Am Ende des umfangreichen Ergebnisses stand die abschließende Schlussfolgerung: „Man braucht hohen Druck, um Granat stabil zu machen. Und man findet dieses eisenarme Magma an Orten, an denen die Kruste nicht so dick ist und der Druck daher nicht so hoch ist“, resümierte Cottrell in einer Erklärung. Heißt im Umkehrschluss: Die selbstgezüchteten Granatproben wiesen nicht genug oxidiertes Eisen auf, um die eisenarme Zusammensetzung der Kontinentalplatten wissenschaftlich zu untermauern.

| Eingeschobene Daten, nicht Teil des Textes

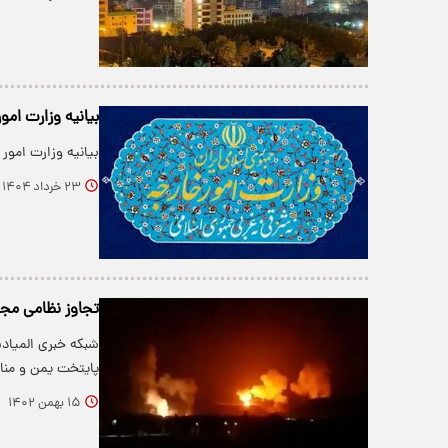
بیانیه وزارت ام
بیانیه وزارت امو
۲۳ خرداد ۱۴۰۴
تجاوز نظامی مجد
شبکه خبری المیادی
پایتخت یمن و منا
۱۵ بهمن ۱۴۰۲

Stattdessen geht das Team um Cottrell und Holycross davon aus, dass oxidierter Schwefel dahinter stecken könnte. Die Forschungen dauerten insgesamt knapp fünf Jahre an und deuten laut Cottrell nun darauf hin, dass „die Bedingungen im Erdmantel unterhalb der kontinentalen Kruste diese oxidierten Bedingungen bestimmen." Wie so viele Ergebnisse führen auch diese wissenschaftlichen Resultate zu weiteren Fragen. Eine davon formulierte Cottrell schon jetzt: "Wenn es sich nicht um die Granatkristallisation in der Kruste handelt, sondern darum, wie die Magmen aus dem Erdmantel kommen, was passiert dann im Erdmantel?“ Die Antwort darauf könnte es in einigen Jahren geben, denn erste Forschungen auf Grundlage der neuen Ergebnisse sollen demnächst anlaufen. Ob die Entstehung der Kontinenten dann tatsächlich neu gedacht werden muss, bleibt abzuwarten.